Four to eleven.School-age children handle more detail but ask the same question in many ways. Use the proper word for the illness. Be clear about what changes for them (school pick-ups, who comes to sports day) and what doesn’t (their bedroom, their friends, their hobbies). Expect some regression — bedwetting, clinginess, sleep problems — and treat it as normal rather than a behaviour problem. Tell the school. Ask the school for a named adult the child can go to if they need to.
Teenagers.Teenagers can mostly handle the same information you give an adult, in the same words. They will often want to know the medical detail and the timeline; share what you know and acknowledge what you don’t. They’ll also oscillate between wanting to be involved and wanting their own life back — both at once and within the same week. Give them permission for both. Tell them you don’t expect them to be the strong one. Tell their school’s safeguarding lead so the school knows.
Adult children.An adult child of a mesothelioma patient often becomes a carer, an advocate at the hospital, a benefits researcher, and a sibling-co-ordinator overnight. Honest conversations work best: what the patient wants for treatment, what the patient wants at the end, where the patient wants to be cared for, and what the patient wants the family to know about money, wishes and the funeral.
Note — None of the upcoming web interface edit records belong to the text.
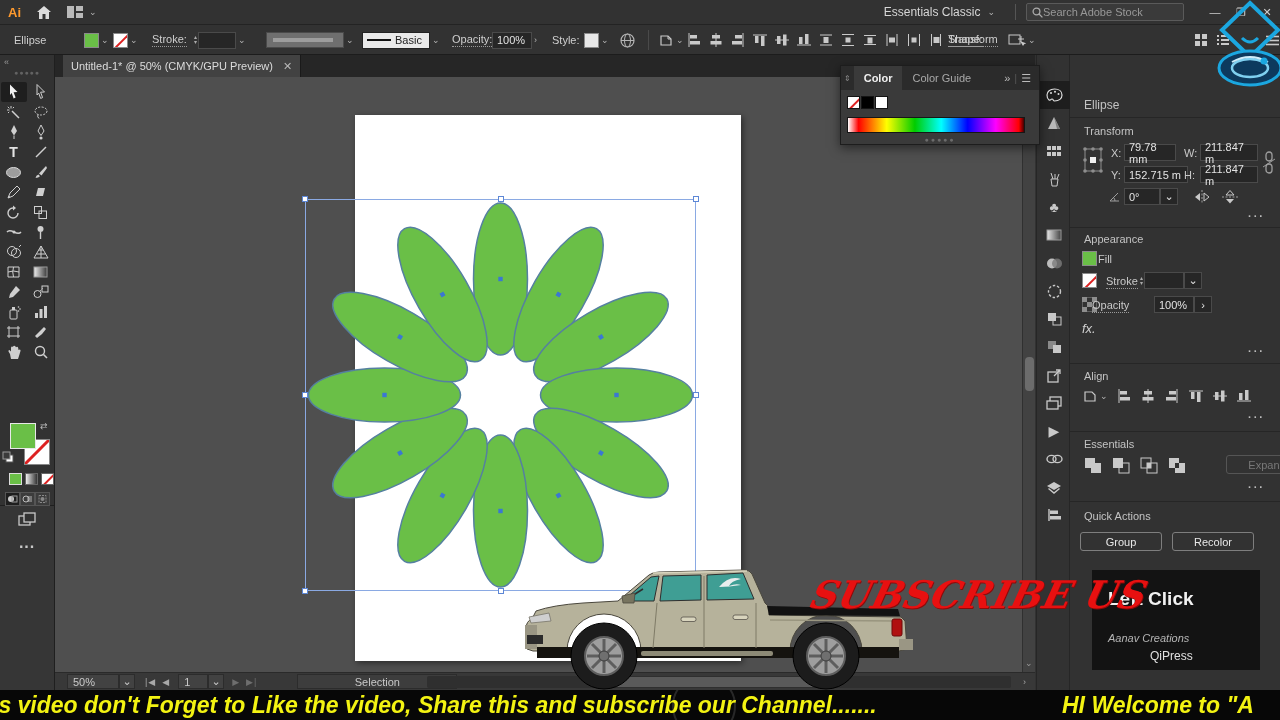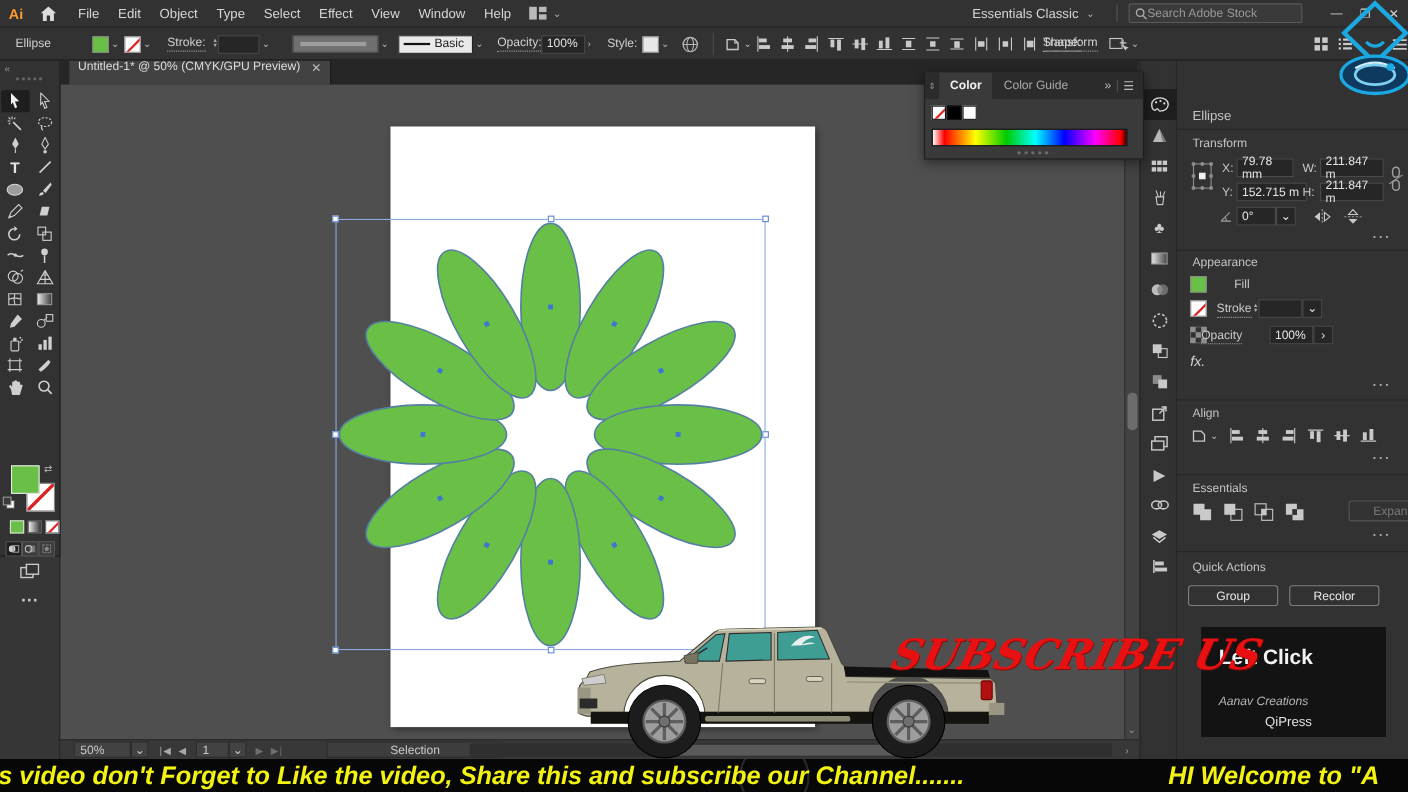--- a/index.html
+++ b/index.html
@@ -55,21 +55,21 @@
   .trio { position:absolute; left:9px; top:418px; display:flex; gap:3px; }
   .trio > div { width:13px; height:12px; border:1px solid #666; }
   .drawmodes { position:absolute; left:5px; top:437px; display:flex; }
   .drawmodes > div { width:15px; height:14px; border:1px solid #555; display:flex;
     align-items:center; justify-content:center; background:#3c3c3c; }
   .drawmodes > div.on { background:#1e1e1e; }
 
   
   #docarea { position:absolute; left:55px; top:55px; width:980px; height:635px; background:#3a3a3a; }
   #tabbar { height:22px; background:#262626; display:flex; }
-  #doctab { background:#424242; color:#dcdcdc; font-size:11px; display:flex; align-items:flex-start;
+  #doctab { background:#424242; color:#dcdcdc; font-size:11px; display:flex; align-items:center;
     padding:0 8px; margin-left:8px; gap:10px; border-right:1px solid #1a1a1a; }
   #canvas { position:relative; width:980px; height:595px; background:#4f4f4f; overflow:hidden; }
   #artboard { position:absolute; left:300px; top:38px; width:386px; height:546px; background:#ffffff;
     box-shadow:2px 2px 6px rgba(0,0,0,.45); }
   #flower-svg { position:absolute; left:0; top:0; }
   #selbox { position:absolute; left:250px; top:122px; width:391px; height:392px;
     border:1px solid #8aa9e3; }
   .handle { position:absolute; width:6px; height:6px; background:#fff; border:1px solid #5d87d6; }
   
   #vsb { position:absolute; right:0; top:0; width:13px; height:595px; background:#424242;
@@ -145,31 +145,20 @@
 </head>
 <body>
 
 <div id="menubar">
   <span class="ai-logo">Ai</span>
   <span class="home-ic">
     <svg width="14" height="13" viewBox="0 0 14 13">
         <path d="M7,0 L14,6 H12 V13 H8.5 V8 H5.5 V13 H2 V6 H0 Z" fill="#dcdcdc"></path>
       </svg>
   </span>
-  <div id="menus">
-    <span class="menu-item">File</span>
-    <span class="menu-item">Edit</span>
-    <span class="menu-item">Object</span>
-    <span class="menu-item">Type</span>
-    <span class="menu-item">Select</span>
-    <span class="menu-item">Effect</span>
-    <span class="menu-item">View</span>
-    <span class="menu-item">Window</span>
-    <span class="menu-item">Help</span>
-  </div>
   <span class="ws-icon">
     <svg width="16" height="12" viewBox="0 0 16 12">
         <rect x="0" y="0" width="7" height="12" fill="#b9b9b9"></rect>
         <rect x="9" y="0" width="7" height="5" fill="#b9b9b9"></rect>
         <rect x="9" y="7" width="7" height="5" fill="#b9b9b9"></rect>
       </svg>
     <span class="chev">⌄</span>
   </span>
   <div class="mb-right">
     <span class="ws-switcher">
@@ -863,21 +852,21 @@
   <svg class="abs" style="left:152px;top:135px;position:absolute" width="16" height="14">
       <line x1="0" y1="7" x2="16" y2="7" stroke="#9e9e9e" stroke-dasharray="2,1.5"></line>
       <path d="M4,5 L12,5 L8,0.5 Z" fill="none" stroke="#c9c9c9"></path>
       <path d="M4,9 L12,9 L8,13.5 Z" fill="#c9c9c9"></path>
     </svg>
   <div class="more-dots" style="left:178px;top:155px">···</div>
   <div class="sec-div" style="top:172px"></div>
 
   <div class="sec-title" style="top:178px">Appearance</div>
   <div class="abs" style="left:12px;top:196px;position:absolute;width:15px;height:15px;background:#6abf47;border:1px solid #8a8a8a"></div>
-  <span class="plabel abs" style="left:52px;top:198px;position:absolute">Fill</span>
+  <span class="plabel abs" style="left:28px;top:198px;position:absolute">Fill</span>
   <div class="abs nostroke" style="left:12px;top:218px;position:absolute;width:15px;height:15px;border:1px solid #8a8a8a;overflow:hidden"></div>
   <span class="plabel abs dotted-lbl" style="left:36px;top:220px;position:absolute">Stroke</span>
   <div class="abs" style="left:70px;top:217px;position:absolute;display:flex;align-items:center">
     <span class="stepper">
         <span>▴</span>
         <span>▾</span>
       </span>
     <div class="field" style="width:40px"></div>
     <div class="field" style="width:18px;justify-content:center">⌄</div>
   </div>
Chapter 8 covers advance planning in detail; chapter 5.5 covers the carer’s load.
Children with learning disabilities.The same principles apply — clear words, repeated, with concrete reassurance — with extra attention to predictability. A short personalised story or visual board (PECS-style, if that’s what works for the child) can hold the explanation between conversations. The child’s usual SLT, key worker, or learning-disability nurse can help shape the words and the timing; please use them.
Three UK services worth knowing.
- Winston’s Wish (winstonswish.org, 08088 020 021). UK childhood-bereavement charity. Free helpline for parents, carers, and professionals, including how to start the conversation, and how to support a child after a death.
- Child Bereavement UK (childbereavementuk.org, 0800 02 888 40). Specialist support before and after a death, for children, young people, and the adults around them. Also runs sessions and groups in many areas.
- Childline (0800 1111). Free, confidential service for children and young people up to 19, any time of day or night.
Memory-making. Where the patient and family want to, recording stories, handwritten letters, a short voice note explaining a piece of family history, or a memory box of small objects can give a child something to hold long after the diagnosis. None of this has to be elaborate, and none of it should be presented to the child as a performance. Many families do nothing and that is also fine; the children who do best are the ones told the truth, not the ones with the most polished memory archive.
A last sentence, because it’s easy to read all of this and feel inadequate. You don’t have to do this perfectly. You only have to leave the door open. Children forgive a lot of clumsy first conversations if they know the door stays open after them.